Nous avons aussi demandé à la direction générale des finances publiques (DGFiP) de nous aider à nous mettre en conformité avec les règles de la comptabilité publique. Comme la Cour des comptes le réclamait, un nouveau cadre pour le recouvrement de créances a été validé par Bercy, ce qui a suscité quelques réactions inquiètes parmi les compagnies d'assurance...
La période a été difficile aussi pour les agents de l'établissement. Les plafonds d'emploi sont très restrictifs, alors que nos besoins sont de plus en plus importants.
Dans cette phase de turbulences, nous étions inquiets pour l'attractivité de l'indemnisation Oniam. Pourtant notre activité a crû continument et les dépenses d'indemnisation ont atteint un niveau record : plus de 135 millions d'euros directement versés aux victimes. Même augmentation de l'activité dans les commissions de conciliation, qui ont reçu 46 000 demandes ; un tiers a reçu un avis positif d'indemnisation. Nous poursuivons l'indemnisation des victimes des contaminations transfusionnelles par le VIH. Celle des victimes du benfluorex (Mediator), également : le collège compétent a émis plus de 1 900 avis sur les demandes depuis l'origine et encore 1 000 en 2017. J'ajoute que l'an passé, 96 % des victimes d'accidents médicaux ont en 2017 accepté l'offre présentée par l'Oniam.
La divergence possible entre les avis des CCI et les décisions de l'Oniam doit-elle entraîner une révision législative ? C'est aux pouvoirs publics d'en juger. Nous avons mis en place des process visant à diminuer ces cas, en prévoyant notamment une procédure de recours - lorsqu'il y a divergence d'appréciation, le directeur de l'Oniam et le président de la CCI concernée en discutent ensemble.

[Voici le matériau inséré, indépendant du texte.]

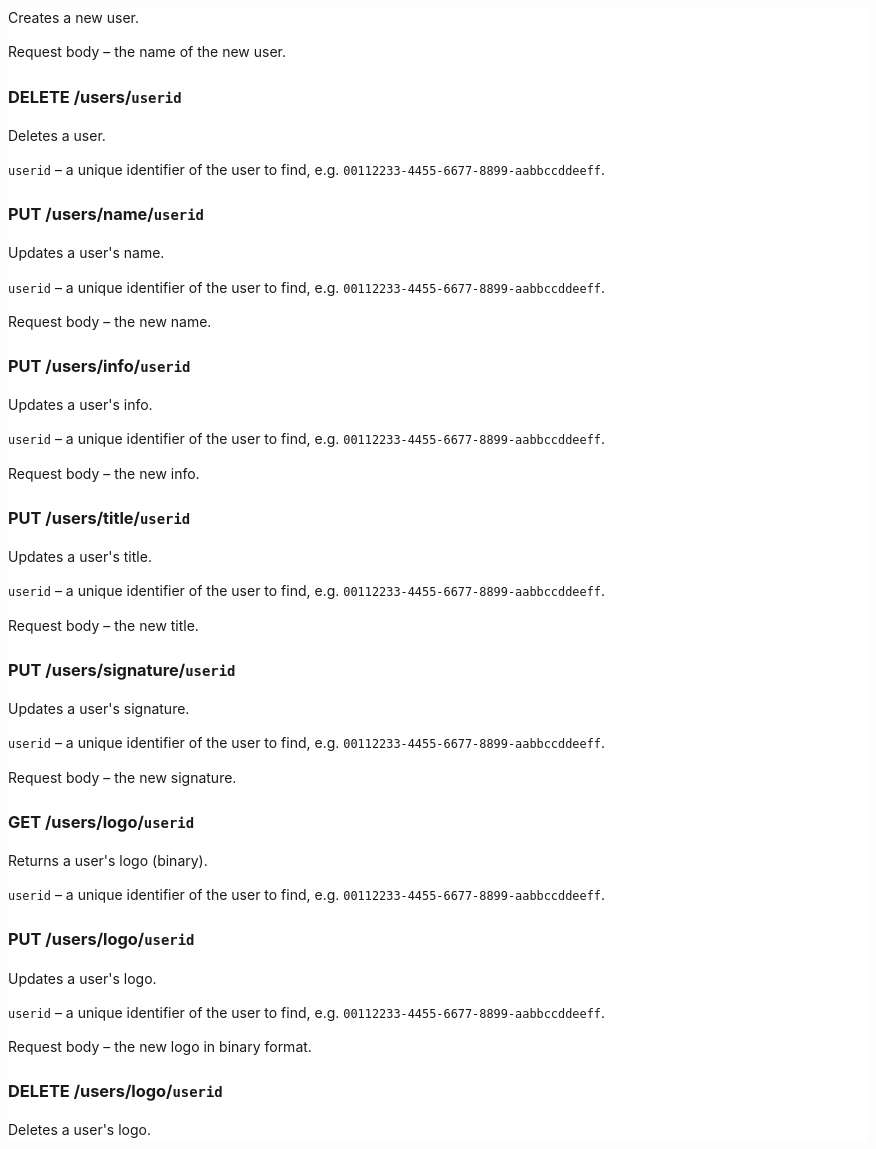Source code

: Creates a new user.

Request body – the name of the new user.

### DELETE /users/`userid`

Deletes a user.

`userid` – a unique identifier of the user to find, e.g. `00112233-4455-6677-8899-aabbccddeeff`.

### PUT /users/name/`userid`

Updates a user's name.

`userid` – a unique identifier of the user to find, e.g. `00112233-4455-6677-8899-aabbccddeeff`.

Request body – the new name.

### PUT /users/info/`userid`

Updates a user's info.

`userid` – a unique identifier of the user to find, e.g. `00112233-4455-6677-8899-aabbccddeeff`.

Request body – the new info.

### PUT /users/title/`userid`

Updates a user's title.

`userid` – a unique identifier of the user to find, e.g. `00112233-4455-6677-8899-aabbccddeeff`.

Request body – the new title.

### PUT /users/signature/`userid`

Updates a user's signature.

`userid` – a unique identifier of the user to find, e.g. `00112233-4455-6677-8899-aabbccddeeff`.

Request body – the new signature.

### GET /users/logo/`userid`

Returns a user's logo (binary).

`userid` – a unique identifier of the user to find, e.g. `00112233-4455-6677-8899-aabbccddeeff`.

### PUT /users/logo/`userid`

Updates a user's logo.

`userid` – a unique identifier of the user to find, e.g. `00112233-4455-6677-8899-aabbccddeeff`.

Request body – the new logo in binary format.

### DELETE /users/logo/`userid`

Deletes a user's logo.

L'activité, avec la montée en puissance des dossiers Dépakine, croît malgré la décélération sur le Mediator. L'activité sur les accidents médicaux ne cesse d'augmenter.
Si je suis confirmée dans mes fonctions pour un second mandat, je m'attacherai principalement à la construction d'un meilleur accompagnement des victimes tout au long de la procédure d'indemnisation. Cela passe par des outils techniques : nous travaillons sur un nouveau schéma directeur des systèmes d'indemnisation. Il est dommage qu'il ne soit pas intervenu plus tôt, pour améliorer l'information, l'accompagnement, la dématérialisation des démarches.
Ce sont des travaux de longue haleine. Il faut revoir certaines procédures qui jalonnent le parcours des victimes, repenser celui-ci en travaillant avec les pouvoirs publics, rapidement, afin de mettre un terme à des procédures inadaptées et coûteuses en ressources financières et humaines. Bref, il faut améliorer le service rendu. D'autant que le rapport de la Cour des comptes a ébranlé la confiance des tutelles et des partenaires.
Il aurait été plus simple pour moi de ne pas demander le renouvellement de mes fonctions... mais on ne quitte pas le navire par gros temps. C'est pourquoi je sollicite un deuxième mandat, pour travailler à un redressement que j'espère définitif.